Effective communication is vital to human interactions. It enables individuals to express themselves, build relationships with others, and participate in society. Advances in analytic and generative AI hold great potential for improving communication by enhancing individuals‘ perceptual and expressive capabilities. My talk will address the advances and applications of conversation-enhancing technologies, focusing on their potential benefits for people with various communication challenges. Applications developed in collaboration with and for users include signing avatars for the hearing impaired, more expressive voices for AAC (Augmentative and Alternative Communication) device users, and mixed reality environments that promote motor training for children with autism. In my talk, I will discuss how the use of analytic and generative AI can bridge communication barriers, promote authentic and personalized expression, and support social inclusion. In addition to analyzing the potential of these technologies to support users with different communication abilities, I will address the challenges of an empathic design process to identify and address the specific needs of target audiences while avoiding reinforcing stereotypes.

Elisabeth André
University of Augsburg

Elisabeth André is a full professor of Computer Science and Founding Chair of Human-Centered Artificial Intelligence at Augsburg University in Germany.
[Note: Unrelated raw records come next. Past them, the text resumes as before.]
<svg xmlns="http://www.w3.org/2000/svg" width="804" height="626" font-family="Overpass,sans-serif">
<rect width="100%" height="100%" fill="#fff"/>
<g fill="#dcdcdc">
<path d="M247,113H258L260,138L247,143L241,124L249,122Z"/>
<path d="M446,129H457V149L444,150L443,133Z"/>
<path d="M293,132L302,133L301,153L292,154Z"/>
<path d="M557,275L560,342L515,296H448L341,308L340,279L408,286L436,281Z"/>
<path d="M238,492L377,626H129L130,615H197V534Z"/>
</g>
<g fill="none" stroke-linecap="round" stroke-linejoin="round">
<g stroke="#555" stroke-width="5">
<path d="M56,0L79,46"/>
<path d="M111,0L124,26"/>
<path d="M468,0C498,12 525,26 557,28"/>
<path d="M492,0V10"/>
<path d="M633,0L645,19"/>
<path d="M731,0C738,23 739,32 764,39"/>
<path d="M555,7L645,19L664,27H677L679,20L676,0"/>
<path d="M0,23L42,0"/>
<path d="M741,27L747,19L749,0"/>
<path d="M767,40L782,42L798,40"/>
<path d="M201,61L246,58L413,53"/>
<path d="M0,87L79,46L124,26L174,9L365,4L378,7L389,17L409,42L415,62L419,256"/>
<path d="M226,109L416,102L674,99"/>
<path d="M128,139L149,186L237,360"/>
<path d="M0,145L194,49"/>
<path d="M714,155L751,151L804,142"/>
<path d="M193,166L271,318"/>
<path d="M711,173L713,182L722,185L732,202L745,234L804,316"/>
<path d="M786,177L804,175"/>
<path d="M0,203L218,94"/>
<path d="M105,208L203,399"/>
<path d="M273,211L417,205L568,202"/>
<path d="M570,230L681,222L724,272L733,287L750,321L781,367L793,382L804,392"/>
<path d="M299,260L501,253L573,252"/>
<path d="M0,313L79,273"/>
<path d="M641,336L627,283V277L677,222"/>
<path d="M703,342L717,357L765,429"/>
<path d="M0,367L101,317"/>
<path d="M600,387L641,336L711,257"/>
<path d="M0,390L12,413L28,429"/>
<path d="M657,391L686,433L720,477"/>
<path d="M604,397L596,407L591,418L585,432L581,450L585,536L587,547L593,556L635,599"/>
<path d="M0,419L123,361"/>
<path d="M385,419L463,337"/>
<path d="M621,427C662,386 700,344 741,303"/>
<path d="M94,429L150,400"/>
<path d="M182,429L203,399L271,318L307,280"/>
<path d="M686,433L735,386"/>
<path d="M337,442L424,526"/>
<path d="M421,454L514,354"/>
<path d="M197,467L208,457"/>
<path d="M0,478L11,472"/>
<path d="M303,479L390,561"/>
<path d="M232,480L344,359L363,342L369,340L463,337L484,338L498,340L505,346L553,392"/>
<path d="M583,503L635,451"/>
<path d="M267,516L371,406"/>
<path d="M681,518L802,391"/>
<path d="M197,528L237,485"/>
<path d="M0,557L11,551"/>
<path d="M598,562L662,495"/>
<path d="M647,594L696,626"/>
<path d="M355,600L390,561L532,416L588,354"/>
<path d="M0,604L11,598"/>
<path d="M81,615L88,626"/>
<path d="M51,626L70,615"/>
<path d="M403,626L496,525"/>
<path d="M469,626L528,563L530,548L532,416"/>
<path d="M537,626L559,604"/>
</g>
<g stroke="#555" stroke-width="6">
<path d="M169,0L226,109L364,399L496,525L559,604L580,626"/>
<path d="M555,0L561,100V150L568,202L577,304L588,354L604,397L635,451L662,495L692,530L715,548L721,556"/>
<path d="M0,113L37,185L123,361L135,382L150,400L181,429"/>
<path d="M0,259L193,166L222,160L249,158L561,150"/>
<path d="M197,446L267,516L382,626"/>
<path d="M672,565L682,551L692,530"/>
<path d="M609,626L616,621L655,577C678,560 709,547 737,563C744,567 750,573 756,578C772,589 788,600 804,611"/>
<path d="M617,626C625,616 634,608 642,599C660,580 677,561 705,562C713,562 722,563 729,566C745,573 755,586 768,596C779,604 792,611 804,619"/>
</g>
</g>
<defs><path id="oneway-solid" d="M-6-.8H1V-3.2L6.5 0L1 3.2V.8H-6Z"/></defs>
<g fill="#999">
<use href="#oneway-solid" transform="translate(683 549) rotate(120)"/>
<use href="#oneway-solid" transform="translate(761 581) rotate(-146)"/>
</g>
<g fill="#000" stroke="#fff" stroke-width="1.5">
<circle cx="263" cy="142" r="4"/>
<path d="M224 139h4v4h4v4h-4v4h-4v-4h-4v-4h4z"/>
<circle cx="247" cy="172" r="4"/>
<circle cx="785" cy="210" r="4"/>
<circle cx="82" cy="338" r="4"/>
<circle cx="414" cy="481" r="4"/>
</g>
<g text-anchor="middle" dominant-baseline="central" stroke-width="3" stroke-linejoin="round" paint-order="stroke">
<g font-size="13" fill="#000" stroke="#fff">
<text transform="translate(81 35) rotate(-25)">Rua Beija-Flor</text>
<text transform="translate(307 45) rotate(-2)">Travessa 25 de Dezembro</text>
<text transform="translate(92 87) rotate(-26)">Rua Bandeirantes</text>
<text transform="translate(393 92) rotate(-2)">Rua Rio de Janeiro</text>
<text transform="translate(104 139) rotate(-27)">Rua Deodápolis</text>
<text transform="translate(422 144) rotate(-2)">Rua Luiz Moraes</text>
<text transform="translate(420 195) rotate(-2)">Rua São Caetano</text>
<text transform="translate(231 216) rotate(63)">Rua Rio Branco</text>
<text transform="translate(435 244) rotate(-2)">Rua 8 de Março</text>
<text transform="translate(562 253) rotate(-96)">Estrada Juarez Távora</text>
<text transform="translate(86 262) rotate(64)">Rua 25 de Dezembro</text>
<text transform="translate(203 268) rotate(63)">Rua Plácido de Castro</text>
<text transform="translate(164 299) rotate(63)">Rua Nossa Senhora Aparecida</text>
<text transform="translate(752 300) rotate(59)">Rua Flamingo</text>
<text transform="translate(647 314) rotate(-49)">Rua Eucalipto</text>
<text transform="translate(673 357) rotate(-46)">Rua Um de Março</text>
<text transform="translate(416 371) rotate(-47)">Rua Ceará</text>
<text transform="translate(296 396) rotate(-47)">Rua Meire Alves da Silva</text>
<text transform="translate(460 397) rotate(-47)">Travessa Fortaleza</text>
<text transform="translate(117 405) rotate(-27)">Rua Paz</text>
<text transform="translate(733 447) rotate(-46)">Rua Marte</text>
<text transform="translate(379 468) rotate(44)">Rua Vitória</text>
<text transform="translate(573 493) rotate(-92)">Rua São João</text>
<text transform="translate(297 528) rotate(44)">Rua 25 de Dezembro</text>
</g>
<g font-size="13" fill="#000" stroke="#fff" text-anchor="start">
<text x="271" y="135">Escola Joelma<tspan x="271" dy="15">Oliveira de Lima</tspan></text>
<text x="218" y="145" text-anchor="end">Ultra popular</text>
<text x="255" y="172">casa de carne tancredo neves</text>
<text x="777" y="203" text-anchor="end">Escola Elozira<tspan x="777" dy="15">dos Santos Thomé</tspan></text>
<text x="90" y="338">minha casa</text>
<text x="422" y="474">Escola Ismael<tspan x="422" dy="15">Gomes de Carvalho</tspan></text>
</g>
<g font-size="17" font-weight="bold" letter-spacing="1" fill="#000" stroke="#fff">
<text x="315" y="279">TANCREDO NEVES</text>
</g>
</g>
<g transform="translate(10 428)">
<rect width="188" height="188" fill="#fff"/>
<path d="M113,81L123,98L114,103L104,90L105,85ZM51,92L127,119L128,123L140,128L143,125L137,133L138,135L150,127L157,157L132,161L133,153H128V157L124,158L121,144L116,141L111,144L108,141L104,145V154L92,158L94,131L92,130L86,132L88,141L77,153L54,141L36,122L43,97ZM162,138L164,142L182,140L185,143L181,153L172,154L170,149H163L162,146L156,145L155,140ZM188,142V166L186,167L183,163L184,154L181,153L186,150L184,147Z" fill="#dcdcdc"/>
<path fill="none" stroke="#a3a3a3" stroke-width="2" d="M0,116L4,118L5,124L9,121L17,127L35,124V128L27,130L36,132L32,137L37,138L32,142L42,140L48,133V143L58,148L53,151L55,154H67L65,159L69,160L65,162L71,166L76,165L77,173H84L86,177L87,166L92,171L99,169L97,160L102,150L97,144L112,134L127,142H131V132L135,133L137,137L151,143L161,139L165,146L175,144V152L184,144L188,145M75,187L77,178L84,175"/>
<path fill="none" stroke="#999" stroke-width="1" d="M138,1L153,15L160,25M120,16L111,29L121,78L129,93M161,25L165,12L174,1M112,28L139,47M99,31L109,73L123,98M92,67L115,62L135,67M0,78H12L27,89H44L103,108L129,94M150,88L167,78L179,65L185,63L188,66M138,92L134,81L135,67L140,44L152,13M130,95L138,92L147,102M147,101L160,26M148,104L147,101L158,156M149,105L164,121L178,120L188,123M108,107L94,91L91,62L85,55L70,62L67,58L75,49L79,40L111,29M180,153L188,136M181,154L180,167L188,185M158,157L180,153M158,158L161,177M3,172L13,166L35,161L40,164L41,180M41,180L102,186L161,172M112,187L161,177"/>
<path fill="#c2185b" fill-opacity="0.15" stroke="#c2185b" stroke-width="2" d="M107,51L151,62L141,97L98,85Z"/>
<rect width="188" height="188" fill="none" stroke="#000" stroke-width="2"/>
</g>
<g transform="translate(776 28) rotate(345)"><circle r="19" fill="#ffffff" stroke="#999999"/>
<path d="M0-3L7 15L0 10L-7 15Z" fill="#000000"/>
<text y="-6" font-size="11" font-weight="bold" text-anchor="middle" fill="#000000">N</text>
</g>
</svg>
Elisabeth André has a long track record in multimodal human-machine interaction, embodied conversational agents, social robotics, affective computing and social signal processing. Her work has won many awards including the Gottfried Wilhelm Leibnitz Prize 2021 of the German Research Foundation and the 2021 Sustained Accomplishment Award of the ACM International Conference on Multimodal Interaction (ICMI). In 2010, Elisabeth André was elected a member of the prestigious Academy of Europe, and the German Academy of Sciences Leopoldina. In 2017, she was elected to the CHI Academy, an honorary group of leaders in the field of Human-Computer Interaction. To honor her achievements in bringing Artificial Intelligence techniques to Human-Computer Interaction, she was awarded a EurAI fellowship (European Association for Artificial Intelligence) in 2013. In 2019, she was named one of the 10 most influential figures in the history of AI in Germany by National Society for Informatics (GI). From 2019 to 2022, she was serving as the Editor-in-Chief of IEEE Transactions on Affective Computing.